It was then suggested that it might be well to retain a lawyer with a portion of the seventeen hundred dollars he said he had to spare.

"I have been to Mr. Broome," rejoined the doctor. "He tells me that you understand the law in such cases as well as he does; and he advises me to let the matter alone."

"I will give thee permission to search my house," said Friend Hopper; "and I have more authority in that matter than any magistrate, judge, or lawyer, in the city."

"That is very gentlemanly," replied the doctor; "but I infer from it that the woman is not in your house."

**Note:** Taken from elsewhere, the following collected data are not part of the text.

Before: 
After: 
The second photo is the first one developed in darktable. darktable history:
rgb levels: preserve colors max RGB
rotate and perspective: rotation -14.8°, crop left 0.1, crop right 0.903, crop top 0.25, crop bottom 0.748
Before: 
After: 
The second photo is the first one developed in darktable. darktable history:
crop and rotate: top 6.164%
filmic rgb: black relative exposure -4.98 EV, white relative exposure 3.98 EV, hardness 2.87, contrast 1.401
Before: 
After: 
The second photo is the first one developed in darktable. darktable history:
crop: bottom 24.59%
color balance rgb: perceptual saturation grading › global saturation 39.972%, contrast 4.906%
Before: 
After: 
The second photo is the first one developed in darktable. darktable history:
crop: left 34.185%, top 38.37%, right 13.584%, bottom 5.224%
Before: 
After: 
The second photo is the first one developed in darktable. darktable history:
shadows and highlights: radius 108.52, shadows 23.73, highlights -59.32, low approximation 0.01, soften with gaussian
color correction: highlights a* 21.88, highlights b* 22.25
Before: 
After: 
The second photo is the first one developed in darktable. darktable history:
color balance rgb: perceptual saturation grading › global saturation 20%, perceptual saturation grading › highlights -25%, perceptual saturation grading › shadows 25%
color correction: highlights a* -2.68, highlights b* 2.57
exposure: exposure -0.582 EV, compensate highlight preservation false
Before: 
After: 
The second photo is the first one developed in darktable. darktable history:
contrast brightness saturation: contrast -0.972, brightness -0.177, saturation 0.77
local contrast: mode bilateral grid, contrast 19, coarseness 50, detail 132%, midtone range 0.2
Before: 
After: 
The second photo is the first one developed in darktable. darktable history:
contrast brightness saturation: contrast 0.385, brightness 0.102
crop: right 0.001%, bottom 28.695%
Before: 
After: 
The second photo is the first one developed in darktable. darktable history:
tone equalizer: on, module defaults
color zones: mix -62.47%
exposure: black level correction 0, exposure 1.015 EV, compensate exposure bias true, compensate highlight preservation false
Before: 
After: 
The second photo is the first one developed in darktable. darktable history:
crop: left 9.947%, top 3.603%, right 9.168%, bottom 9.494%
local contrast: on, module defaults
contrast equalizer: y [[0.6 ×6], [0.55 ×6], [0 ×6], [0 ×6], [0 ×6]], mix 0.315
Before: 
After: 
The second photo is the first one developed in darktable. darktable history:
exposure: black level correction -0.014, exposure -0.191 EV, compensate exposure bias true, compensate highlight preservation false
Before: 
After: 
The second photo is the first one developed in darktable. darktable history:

He was again assured that she was not; and they fell into some general discourse on the subject of slavery. "Suppose you came to Maryland and lost your horse," said the Doctor. "If you called upon me, and I told you that I knew where he was, but would not inform you, would you consider yourself treated kindly?" "In such a case, I should not consider myself well treated," replied Friend Hopper. "But in this part of the country, we make a distinction between horses and men. We believe that human beings have souls."

"That makes no difference," rejoined the Doctor. "You confess that you could find my slave if you were so disposed; and I consider it your duty to tell me where she is." "I will do it when I am of the same opinion," replied Friend Hopper; "but till then thou must excuse me."

The fugitive was protected by a colored man named Hill, who soon obtained a situation for her as servant in a respectable country family, where she was kindly treated. In the course of a year or two, she returned to Philadelphia, married a steady industrious man, and lived very comfortably.

Mr. Hill had a very revengeful temper. One of his colored neighbors brought suits against him for criminal conduct, and recovered heavy damages. From that time he seemed to hate people of his own complexion, and omitted no opportunity to injure them. The woman he befriended, when he was in a better state of mind, had been married nine or ten years, and had long ceased to think of danger, when he formed the wicked project of making a little money by betraying her to her master. Accordingly he sought her residence accompanied by one of those wretches who make a business of capturing slaves. When he entered her humble abode, he found her busy at the wash-tub. Rejoiced to see the man who had rendered her such essential service in time of need, she threw her arms about his neck, exclaiming, "O, uncle Hill, how glad I am to see you!" She hastily set aside her tub, wiped up the floor, and thinking there was nothing in the house good enough for her benefactor, she went out to purchase some little luxuries. Hill recommended a particular shop, and proposed to accompany her. The slave-hunter, who had been left in the street, received a private signal, and the moment she entered the shop, he pounced upon her. Before her situation could be made known to Isaac T. Hopper, she was removed to Baltimore. The last he ever heard of her she was in prison there, awaiting her day of sale, when she was to be transported to New-Orleans.

He used to say he did not know which was the most difficult for his mind to conceive of, the cruel depravity manifested by the ignorant colored man, or the unscrupulous selfishness of the slaveholder, a man of education, a husband and a father, who could consent to use such a tool for such a purpose.

Many more narratives of similar character might be added; for I think he estimated at more than one thousand the number of cases in which he had been employed for fugitives, in one way or another, during his forty years' residence in Philadelphia. But enough have been told to illustrate the active benevolence, uncompromising boldness, and ready wit, which characterized this friend of humanity. His accurate knowledge of all laws connected with slavery was so proverbial, that magistrates and lawyers were generally averse to any collision with him on such subjects.